Now even the most skeptical experimenter would probably allow that people who want desperately to find something exhibit genuine improvement after contact with a person or process in which they believe. So, if the unnamed Hungarian really had a healing power, Dr. Grad reasoned that it would work equally well with the human factor removed.
The healer had had particular success, he claimed, in working with thyroid disorders. Since thyroid deficiency can easily be induced and measured in laboratory mice, the first experiment consisted of his holding the cages of sick mice twice a day. Those the Hungarian held had a significantly slower development of goiter than the mice in control groups. Similarly, it was found that he could accelerate measurably the healing of wounds in test mice.

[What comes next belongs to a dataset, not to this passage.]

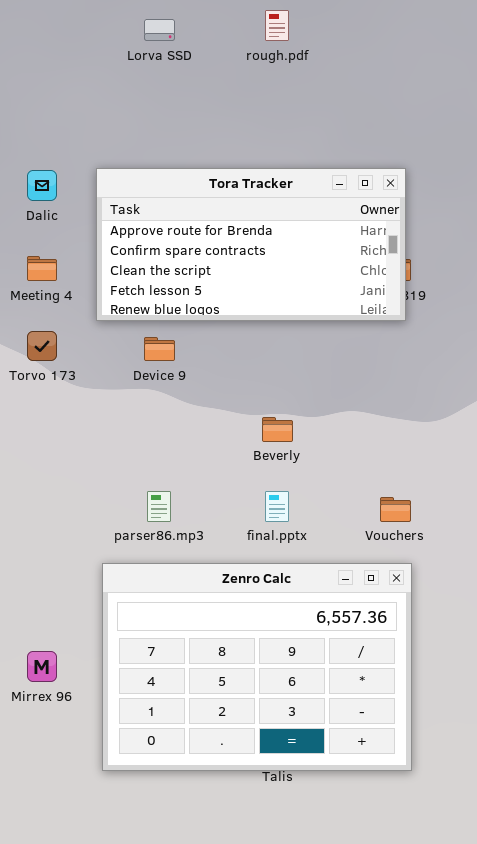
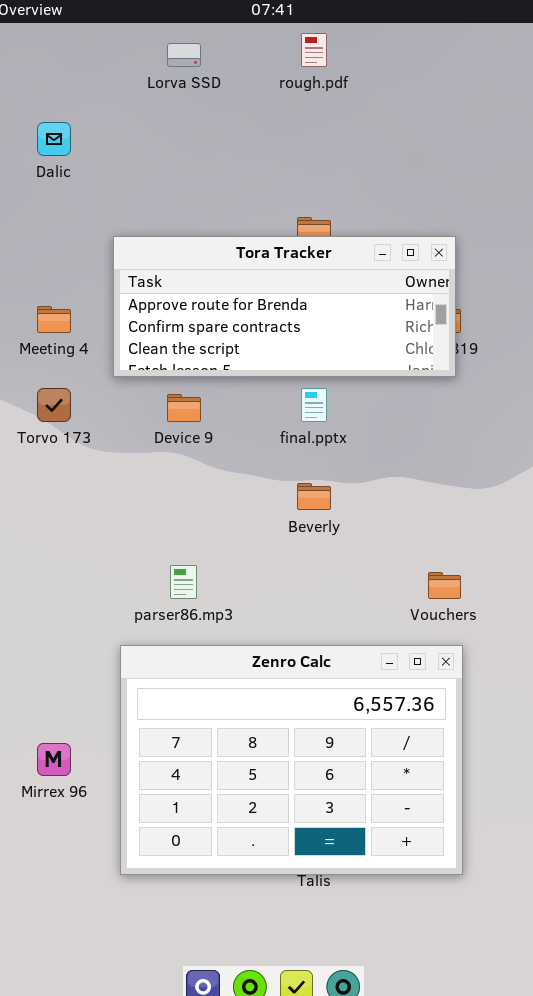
Tora Tracker: [96,168,406,321] -> [113,236,456,377], resized
Dalic: [27,170,57,201] -> [37,122,71,156], moved
final.pptx: [265,491,289,522] -> [301,388,327,422], moved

A group of doubting medical students “competed” with the healer by using identical methods. However, not only did their mice not heal as fast as the Hungarian’s, they also healed more slowly than the untreated mice in the control group. No doubt their skepticism was “responsible,” reads the report, in the June 1980 “Mind and Medicine.”
Intrigued, Dr. Grad moved on to experiments with plants. His Hungarian healer could make test seeds grow faster and more abundantly by merely holding in his hands beakers of water which were then used to water them.
Now the biologist was convinced that some unknown energy was at work. Conceivably a chemical from the healer’s hands could have been passed to the mice, but through a glass beaker through the water? Not possibly.
The most interesting plant experiments involved three people other than the Hungarian. As expected, Dr. Grad reports that a man with a “green thumb” who was in a good mood that day, did best. A full-time patient, a psychotic who was very anxious and depressed, never asked why he was to hold a bag with a bottle of water in it; his plants did worst.
But a woman suffering from depression did ask, and was told that the experimenters thought the water she was holding might affect the way the plant would grow. She became interested, brightened, and when Dr. Grad returned for the water, “she was holding the bottle much like, I would say, she was holding a child or a doll…really giving to it. I think that had something to do with her plants growing better.”
If Glen’s mule-story had healing powers, try setting this one under your philodendron.